Each line that contains "data" needs to be copied from the listing.

Start of Block

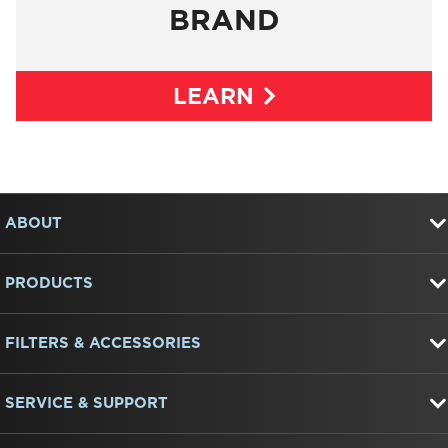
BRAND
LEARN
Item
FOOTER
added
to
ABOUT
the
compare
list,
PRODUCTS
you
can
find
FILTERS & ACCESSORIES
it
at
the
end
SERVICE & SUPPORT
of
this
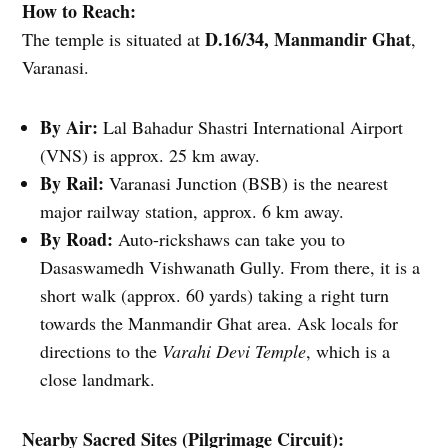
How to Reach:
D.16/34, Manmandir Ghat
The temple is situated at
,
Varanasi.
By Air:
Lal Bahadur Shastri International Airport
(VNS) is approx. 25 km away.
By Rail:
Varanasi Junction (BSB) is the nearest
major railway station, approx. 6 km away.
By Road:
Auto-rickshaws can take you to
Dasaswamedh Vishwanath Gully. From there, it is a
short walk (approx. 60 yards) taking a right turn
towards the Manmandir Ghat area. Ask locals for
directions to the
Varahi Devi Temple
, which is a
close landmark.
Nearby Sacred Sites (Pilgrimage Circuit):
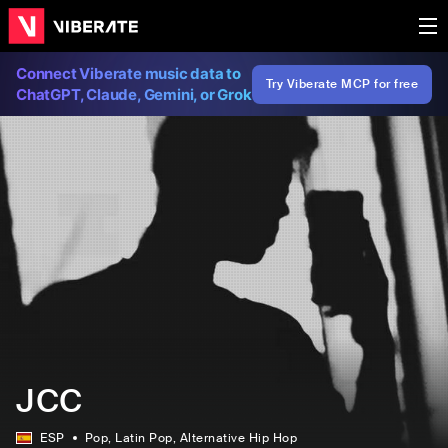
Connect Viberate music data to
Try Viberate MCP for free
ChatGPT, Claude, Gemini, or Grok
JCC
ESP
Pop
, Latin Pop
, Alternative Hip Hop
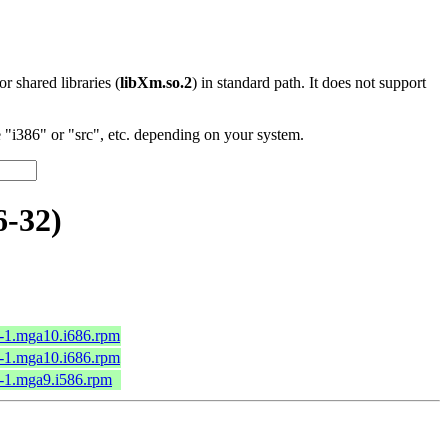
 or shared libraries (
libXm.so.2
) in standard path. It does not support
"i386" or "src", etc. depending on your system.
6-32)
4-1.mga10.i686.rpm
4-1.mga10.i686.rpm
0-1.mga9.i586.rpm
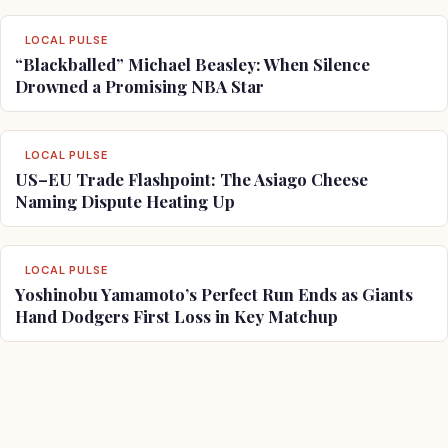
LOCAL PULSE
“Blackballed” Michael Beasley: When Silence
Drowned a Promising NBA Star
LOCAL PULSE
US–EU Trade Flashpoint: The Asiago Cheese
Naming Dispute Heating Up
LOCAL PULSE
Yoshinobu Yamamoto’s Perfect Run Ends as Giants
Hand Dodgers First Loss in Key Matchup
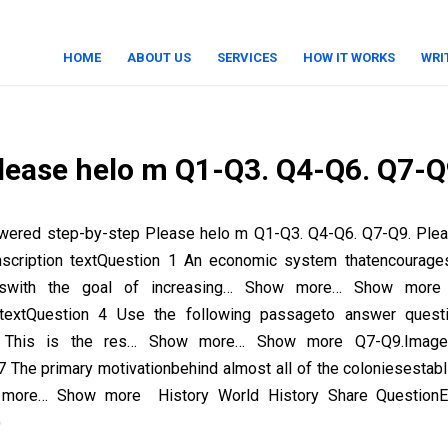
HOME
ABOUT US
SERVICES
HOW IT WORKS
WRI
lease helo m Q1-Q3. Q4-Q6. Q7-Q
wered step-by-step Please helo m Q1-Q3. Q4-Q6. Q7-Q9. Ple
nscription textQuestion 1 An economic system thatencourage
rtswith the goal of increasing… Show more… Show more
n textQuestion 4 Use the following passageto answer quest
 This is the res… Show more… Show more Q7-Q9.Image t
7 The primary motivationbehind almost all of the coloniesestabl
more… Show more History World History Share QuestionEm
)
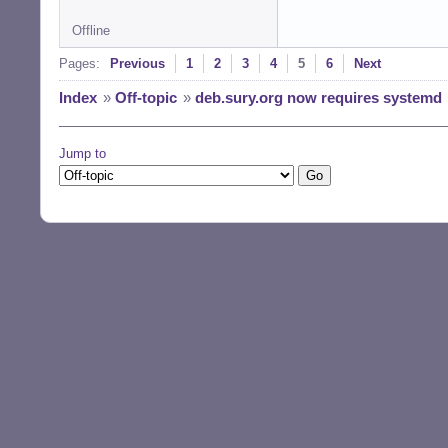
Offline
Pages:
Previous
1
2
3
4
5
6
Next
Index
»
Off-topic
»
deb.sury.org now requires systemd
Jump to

End of Block
Start of Block

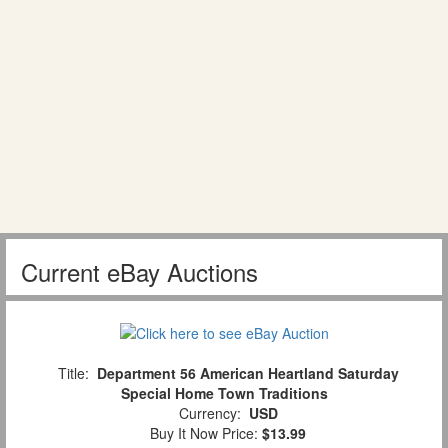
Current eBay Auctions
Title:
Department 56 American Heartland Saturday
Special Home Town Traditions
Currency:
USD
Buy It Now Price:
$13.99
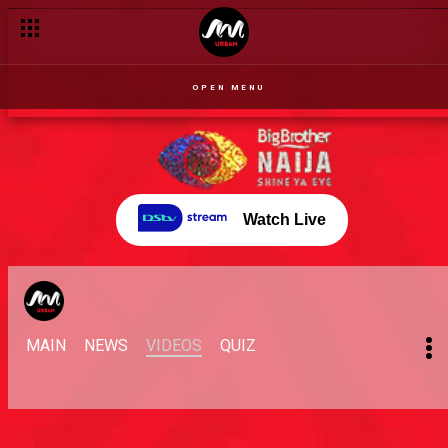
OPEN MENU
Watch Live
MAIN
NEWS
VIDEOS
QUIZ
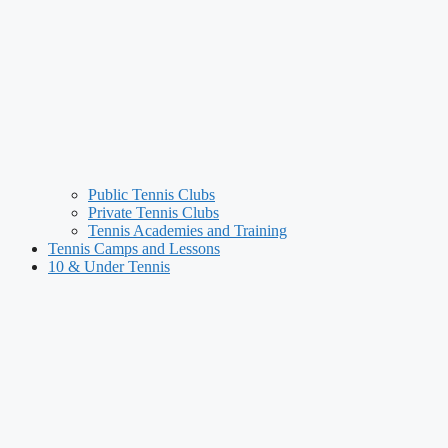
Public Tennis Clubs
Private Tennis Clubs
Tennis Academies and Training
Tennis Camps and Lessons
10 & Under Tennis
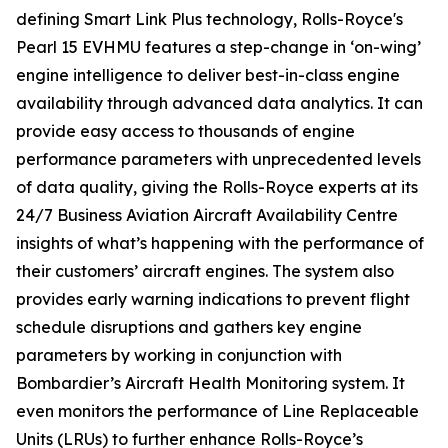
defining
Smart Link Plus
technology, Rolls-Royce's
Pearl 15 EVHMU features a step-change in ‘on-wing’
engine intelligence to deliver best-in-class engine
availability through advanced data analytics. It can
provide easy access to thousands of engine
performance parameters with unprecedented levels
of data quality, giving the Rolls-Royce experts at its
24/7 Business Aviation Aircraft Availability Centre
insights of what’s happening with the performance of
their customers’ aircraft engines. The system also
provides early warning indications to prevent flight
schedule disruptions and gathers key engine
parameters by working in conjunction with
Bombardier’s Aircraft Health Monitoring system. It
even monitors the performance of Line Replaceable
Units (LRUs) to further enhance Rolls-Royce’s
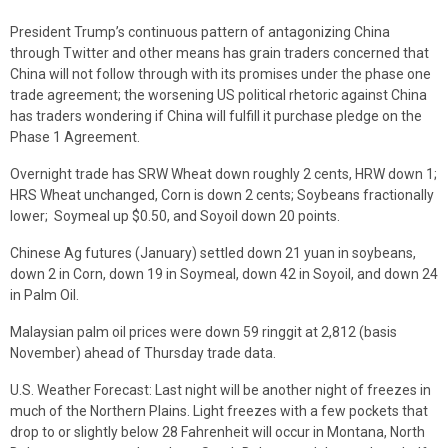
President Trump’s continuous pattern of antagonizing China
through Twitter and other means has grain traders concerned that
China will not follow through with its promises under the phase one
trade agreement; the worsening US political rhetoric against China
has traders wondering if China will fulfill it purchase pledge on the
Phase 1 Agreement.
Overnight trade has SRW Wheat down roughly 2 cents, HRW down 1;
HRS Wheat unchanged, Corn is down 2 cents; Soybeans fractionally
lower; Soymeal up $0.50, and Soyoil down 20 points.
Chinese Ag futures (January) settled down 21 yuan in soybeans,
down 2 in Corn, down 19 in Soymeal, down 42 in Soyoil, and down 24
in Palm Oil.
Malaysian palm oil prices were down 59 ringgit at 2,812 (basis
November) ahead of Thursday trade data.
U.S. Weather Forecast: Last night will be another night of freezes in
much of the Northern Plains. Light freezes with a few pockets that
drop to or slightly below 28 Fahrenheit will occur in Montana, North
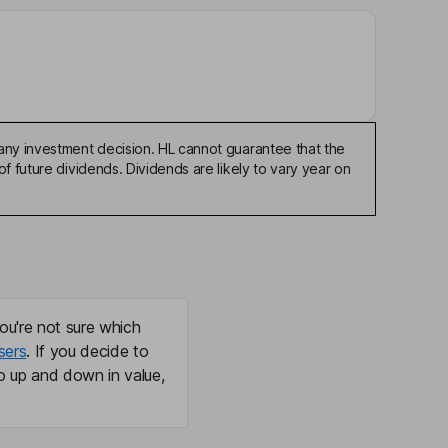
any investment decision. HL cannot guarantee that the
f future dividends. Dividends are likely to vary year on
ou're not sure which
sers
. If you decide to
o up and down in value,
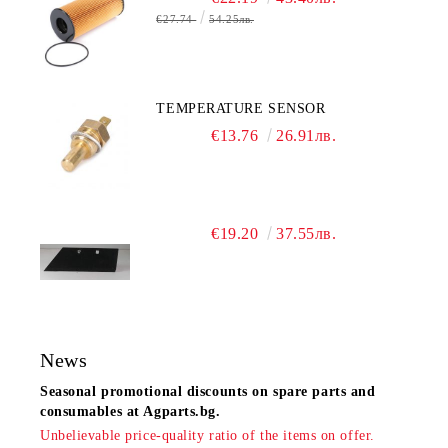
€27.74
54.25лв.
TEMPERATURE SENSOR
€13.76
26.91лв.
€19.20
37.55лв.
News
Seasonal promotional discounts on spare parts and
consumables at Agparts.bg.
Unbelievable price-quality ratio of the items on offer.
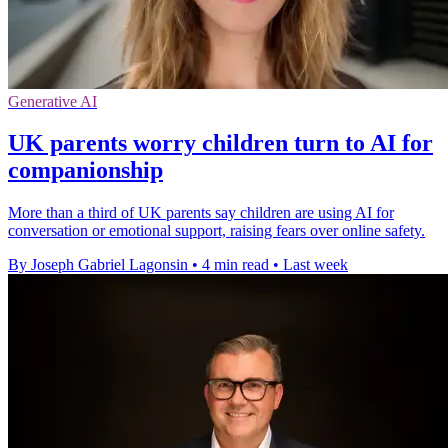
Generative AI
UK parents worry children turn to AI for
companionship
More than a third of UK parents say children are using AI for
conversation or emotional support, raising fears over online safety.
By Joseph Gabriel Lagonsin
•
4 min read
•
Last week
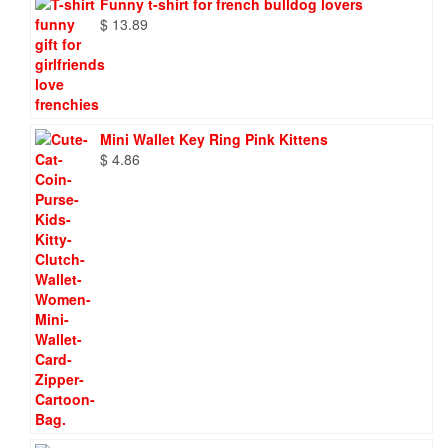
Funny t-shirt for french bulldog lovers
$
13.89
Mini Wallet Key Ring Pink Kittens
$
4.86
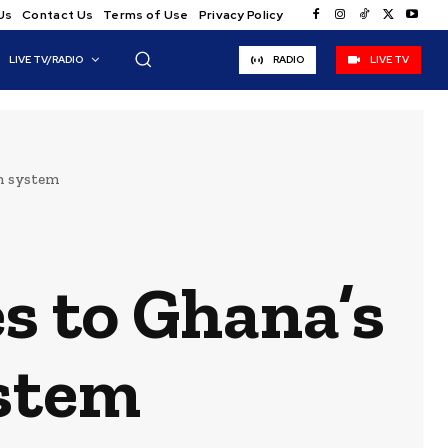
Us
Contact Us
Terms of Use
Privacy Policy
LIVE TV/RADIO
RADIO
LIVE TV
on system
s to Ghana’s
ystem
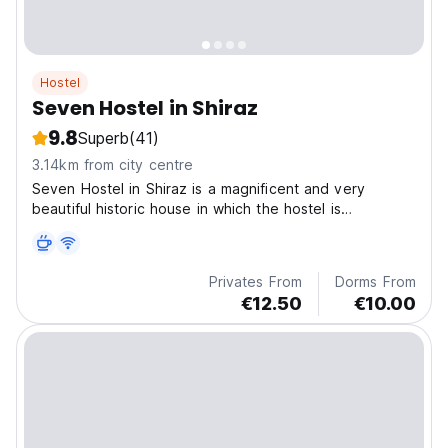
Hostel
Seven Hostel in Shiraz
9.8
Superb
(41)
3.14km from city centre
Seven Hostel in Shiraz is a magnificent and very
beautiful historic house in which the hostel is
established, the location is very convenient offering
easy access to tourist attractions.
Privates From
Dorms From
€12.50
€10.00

End of Block
Start of Block

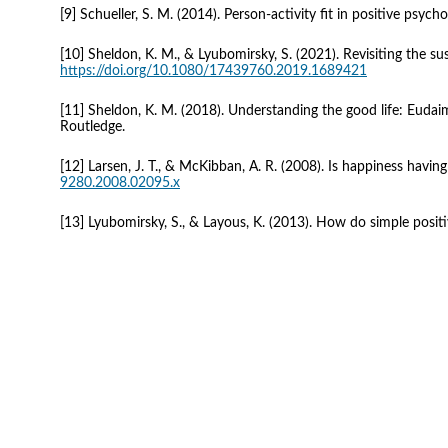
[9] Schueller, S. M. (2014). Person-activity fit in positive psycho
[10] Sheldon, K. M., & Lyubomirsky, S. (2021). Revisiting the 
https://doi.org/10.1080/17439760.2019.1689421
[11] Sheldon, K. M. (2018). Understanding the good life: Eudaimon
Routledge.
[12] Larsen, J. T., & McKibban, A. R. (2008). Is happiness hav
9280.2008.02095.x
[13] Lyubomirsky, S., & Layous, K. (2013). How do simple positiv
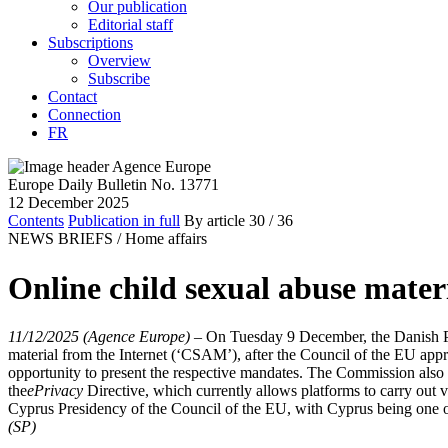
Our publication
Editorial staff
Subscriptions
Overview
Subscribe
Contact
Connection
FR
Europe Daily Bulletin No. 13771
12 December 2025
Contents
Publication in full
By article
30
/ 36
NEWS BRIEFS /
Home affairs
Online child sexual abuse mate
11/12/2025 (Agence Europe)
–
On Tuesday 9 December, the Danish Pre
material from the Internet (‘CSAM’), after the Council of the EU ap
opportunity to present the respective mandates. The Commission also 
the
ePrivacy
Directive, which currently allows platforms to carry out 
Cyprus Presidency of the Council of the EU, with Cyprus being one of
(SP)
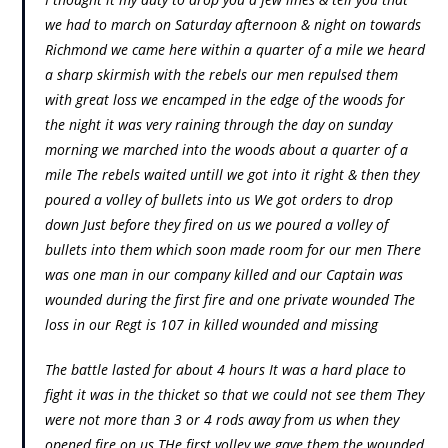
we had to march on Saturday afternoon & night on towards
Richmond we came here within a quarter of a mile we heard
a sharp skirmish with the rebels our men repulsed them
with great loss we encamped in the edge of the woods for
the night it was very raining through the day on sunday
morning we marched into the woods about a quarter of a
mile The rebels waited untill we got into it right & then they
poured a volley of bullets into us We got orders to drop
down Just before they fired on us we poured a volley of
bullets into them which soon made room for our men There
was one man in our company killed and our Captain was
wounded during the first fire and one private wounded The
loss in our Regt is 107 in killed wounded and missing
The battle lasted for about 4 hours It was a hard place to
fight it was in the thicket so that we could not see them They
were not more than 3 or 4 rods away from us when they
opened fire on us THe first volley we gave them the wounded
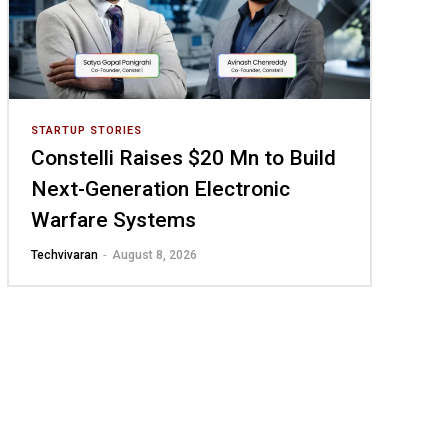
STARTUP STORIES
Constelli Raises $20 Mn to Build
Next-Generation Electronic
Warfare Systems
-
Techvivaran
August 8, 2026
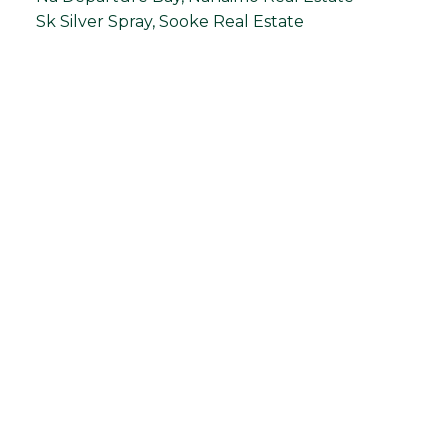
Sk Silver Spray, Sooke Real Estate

End of Block

— Result for this exercise —
Connect Viberate music data to
availability through advanced data analytics. It can
of data quality, giving the Rolls-Royce experts at its
November) ahead of Thursday trade data.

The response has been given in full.